## TASK ITEM
In the entries below, how many lines hold the string "PlayStation"? Give only the number.

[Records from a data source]

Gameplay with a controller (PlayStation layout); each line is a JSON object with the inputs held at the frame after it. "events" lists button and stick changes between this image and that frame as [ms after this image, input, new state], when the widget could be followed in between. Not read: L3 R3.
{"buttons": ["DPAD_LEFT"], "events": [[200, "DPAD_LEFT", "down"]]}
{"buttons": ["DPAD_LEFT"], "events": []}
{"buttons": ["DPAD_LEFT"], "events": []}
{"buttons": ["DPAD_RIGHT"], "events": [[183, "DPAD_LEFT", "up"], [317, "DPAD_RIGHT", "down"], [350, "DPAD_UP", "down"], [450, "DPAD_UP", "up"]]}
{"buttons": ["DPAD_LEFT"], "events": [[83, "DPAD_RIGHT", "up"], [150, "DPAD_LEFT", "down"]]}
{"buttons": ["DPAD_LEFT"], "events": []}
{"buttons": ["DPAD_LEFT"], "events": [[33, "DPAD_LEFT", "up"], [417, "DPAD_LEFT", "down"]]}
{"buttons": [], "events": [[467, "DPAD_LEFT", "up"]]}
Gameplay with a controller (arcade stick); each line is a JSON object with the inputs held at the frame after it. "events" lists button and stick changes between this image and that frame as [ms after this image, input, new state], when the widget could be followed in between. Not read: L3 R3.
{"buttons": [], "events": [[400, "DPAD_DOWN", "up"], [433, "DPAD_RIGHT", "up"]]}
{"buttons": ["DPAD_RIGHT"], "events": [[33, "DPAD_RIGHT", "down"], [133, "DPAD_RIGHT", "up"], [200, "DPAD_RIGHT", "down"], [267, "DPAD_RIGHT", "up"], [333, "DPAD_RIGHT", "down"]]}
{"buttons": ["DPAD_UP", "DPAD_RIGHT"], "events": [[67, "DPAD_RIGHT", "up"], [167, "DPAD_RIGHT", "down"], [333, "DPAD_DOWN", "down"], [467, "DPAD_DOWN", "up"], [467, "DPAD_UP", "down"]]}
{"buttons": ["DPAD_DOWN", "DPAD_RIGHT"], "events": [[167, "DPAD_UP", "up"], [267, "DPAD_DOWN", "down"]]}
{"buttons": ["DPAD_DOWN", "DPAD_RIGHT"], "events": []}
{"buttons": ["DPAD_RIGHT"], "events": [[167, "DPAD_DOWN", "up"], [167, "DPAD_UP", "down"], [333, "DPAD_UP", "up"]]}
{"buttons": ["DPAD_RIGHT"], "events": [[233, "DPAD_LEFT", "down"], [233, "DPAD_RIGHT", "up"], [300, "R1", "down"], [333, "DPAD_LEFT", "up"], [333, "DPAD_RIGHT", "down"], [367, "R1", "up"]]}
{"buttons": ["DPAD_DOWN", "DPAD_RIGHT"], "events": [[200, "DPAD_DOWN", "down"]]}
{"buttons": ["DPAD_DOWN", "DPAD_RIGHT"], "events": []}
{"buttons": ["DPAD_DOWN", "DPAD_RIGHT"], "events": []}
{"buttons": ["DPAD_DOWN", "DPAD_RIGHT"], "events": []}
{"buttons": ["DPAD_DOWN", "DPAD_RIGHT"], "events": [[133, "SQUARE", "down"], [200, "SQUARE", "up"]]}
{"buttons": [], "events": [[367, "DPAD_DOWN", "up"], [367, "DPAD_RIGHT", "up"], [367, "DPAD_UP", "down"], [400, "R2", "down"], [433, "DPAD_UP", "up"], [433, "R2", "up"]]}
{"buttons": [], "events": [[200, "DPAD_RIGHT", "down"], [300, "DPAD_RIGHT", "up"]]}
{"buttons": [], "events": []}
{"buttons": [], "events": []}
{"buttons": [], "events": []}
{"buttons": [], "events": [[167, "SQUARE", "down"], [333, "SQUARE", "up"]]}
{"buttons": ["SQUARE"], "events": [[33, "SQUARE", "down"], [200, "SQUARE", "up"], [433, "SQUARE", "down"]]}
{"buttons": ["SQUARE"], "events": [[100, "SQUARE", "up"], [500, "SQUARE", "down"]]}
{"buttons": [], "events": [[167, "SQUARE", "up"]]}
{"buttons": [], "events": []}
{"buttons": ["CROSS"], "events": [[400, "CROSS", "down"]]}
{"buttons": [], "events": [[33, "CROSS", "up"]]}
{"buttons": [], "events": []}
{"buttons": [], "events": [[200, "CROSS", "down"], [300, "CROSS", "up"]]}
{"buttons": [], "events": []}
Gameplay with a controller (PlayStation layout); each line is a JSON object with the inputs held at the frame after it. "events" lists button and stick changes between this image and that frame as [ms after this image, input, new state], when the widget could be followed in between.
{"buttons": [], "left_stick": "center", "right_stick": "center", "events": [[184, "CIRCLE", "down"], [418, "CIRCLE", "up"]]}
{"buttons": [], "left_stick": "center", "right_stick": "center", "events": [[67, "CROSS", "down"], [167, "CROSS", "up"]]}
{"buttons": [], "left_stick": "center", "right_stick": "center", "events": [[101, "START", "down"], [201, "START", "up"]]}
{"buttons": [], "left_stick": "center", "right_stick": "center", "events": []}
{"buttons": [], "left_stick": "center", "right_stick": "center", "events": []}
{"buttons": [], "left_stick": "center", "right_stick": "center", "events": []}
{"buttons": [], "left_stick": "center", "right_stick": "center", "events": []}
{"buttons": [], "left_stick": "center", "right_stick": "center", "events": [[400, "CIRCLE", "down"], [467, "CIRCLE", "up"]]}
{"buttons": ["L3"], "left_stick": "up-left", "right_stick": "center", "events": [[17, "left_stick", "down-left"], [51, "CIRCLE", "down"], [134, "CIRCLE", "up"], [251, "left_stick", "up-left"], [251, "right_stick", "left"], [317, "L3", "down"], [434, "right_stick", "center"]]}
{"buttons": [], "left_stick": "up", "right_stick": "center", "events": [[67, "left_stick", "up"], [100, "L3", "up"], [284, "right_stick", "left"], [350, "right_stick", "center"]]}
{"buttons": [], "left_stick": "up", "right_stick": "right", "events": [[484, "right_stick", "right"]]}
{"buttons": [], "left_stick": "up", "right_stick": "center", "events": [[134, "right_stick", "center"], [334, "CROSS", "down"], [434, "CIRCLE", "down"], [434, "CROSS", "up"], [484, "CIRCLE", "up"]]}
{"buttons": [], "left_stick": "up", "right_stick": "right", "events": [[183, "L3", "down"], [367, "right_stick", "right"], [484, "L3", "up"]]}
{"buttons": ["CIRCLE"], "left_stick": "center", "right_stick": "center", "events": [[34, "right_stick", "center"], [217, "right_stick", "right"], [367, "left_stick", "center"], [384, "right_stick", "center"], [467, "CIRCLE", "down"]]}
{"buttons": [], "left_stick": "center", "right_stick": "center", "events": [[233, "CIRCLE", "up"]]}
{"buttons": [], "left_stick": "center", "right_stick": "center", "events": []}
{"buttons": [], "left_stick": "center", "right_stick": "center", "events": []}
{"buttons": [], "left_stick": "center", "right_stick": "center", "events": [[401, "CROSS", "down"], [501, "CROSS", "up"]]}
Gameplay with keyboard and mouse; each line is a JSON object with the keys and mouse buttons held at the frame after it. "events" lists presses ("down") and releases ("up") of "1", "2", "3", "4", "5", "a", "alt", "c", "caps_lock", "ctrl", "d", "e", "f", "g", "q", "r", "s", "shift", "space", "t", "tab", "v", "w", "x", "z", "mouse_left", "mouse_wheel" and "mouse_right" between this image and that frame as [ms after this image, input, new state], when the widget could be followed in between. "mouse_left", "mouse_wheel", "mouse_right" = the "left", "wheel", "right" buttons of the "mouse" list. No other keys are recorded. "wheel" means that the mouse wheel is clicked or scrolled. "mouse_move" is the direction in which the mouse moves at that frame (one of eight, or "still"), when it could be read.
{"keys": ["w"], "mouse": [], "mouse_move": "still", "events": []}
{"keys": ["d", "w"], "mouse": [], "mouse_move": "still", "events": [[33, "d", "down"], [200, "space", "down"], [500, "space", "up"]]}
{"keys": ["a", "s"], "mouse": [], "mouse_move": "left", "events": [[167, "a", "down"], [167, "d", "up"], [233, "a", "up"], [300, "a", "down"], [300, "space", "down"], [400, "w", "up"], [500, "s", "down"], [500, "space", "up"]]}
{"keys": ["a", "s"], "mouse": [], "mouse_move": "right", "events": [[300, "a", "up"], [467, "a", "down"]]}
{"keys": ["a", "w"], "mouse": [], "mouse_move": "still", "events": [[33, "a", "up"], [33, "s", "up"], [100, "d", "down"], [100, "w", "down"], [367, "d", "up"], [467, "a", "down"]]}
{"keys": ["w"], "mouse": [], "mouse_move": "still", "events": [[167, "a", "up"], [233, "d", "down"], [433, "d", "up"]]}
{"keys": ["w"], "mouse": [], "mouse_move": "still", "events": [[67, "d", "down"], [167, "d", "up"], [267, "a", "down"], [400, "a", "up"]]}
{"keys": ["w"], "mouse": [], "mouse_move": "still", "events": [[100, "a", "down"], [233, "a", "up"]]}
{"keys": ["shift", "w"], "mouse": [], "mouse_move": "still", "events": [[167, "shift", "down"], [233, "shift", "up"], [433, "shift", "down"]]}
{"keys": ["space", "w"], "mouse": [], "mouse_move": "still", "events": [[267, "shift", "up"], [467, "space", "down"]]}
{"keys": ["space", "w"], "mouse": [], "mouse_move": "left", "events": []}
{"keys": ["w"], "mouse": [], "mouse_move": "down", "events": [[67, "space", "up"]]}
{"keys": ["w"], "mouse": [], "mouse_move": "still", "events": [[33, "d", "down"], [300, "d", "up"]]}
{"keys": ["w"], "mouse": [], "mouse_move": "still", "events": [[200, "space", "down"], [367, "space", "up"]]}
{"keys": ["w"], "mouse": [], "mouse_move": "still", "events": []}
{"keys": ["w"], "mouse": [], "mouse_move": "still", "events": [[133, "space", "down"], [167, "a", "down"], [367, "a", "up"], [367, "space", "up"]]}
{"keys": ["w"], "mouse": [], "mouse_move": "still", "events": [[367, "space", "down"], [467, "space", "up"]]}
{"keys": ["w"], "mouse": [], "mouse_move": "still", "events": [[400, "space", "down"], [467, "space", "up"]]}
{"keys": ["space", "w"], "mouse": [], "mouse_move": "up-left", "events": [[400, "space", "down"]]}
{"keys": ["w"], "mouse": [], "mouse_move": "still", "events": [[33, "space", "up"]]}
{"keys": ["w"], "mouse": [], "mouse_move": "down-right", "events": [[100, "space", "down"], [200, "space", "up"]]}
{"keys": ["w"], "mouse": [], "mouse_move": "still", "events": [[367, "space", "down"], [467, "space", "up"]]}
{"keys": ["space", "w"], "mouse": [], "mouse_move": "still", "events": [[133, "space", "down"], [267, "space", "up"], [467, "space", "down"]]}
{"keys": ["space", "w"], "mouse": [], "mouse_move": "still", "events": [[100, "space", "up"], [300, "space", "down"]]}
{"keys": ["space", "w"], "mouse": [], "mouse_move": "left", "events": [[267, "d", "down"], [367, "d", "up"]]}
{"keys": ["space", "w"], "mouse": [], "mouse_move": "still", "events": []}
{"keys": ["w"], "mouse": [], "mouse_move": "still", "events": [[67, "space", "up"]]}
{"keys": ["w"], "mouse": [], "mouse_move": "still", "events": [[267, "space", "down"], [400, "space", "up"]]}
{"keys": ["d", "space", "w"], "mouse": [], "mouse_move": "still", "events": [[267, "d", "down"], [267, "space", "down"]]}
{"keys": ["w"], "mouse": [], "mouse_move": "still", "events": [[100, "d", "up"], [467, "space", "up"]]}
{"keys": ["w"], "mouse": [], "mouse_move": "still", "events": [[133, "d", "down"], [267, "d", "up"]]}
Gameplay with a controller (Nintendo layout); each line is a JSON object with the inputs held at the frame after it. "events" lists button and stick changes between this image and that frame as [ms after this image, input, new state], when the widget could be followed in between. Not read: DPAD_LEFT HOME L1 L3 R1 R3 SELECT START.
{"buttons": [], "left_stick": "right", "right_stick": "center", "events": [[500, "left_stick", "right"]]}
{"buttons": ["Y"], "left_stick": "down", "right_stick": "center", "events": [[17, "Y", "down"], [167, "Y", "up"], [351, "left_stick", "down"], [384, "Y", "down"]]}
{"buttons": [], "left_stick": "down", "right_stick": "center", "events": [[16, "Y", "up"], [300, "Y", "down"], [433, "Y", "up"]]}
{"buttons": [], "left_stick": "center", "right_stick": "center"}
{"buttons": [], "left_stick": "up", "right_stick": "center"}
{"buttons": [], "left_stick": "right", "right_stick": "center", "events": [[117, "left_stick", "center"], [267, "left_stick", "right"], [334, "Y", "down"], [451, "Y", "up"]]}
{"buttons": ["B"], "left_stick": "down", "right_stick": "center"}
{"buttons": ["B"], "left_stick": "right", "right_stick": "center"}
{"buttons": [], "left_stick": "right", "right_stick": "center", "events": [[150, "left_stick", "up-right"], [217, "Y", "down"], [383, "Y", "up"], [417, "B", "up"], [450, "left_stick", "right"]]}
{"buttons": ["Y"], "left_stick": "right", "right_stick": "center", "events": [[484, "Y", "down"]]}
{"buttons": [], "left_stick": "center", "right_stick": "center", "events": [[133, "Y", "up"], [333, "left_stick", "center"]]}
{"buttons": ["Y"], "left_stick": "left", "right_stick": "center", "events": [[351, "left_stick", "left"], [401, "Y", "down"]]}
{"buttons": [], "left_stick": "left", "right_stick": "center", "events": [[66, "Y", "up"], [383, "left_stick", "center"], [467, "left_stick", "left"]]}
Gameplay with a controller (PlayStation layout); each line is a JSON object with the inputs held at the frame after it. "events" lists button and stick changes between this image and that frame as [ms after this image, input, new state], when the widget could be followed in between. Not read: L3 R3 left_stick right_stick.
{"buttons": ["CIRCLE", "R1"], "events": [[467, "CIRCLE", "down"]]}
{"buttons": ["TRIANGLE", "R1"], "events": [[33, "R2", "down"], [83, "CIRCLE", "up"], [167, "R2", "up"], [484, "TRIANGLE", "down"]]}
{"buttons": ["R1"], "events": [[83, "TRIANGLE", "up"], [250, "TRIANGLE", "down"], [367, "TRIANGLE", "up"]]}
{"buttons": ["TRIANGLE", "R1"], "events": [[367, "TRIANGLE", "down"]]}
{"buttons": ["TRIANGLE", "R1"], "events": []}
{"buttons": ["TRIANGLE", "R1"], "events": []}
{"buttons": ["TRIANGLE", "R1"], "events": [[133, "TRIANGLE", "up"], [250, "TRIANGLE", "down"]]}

## RESPONSE BOX
3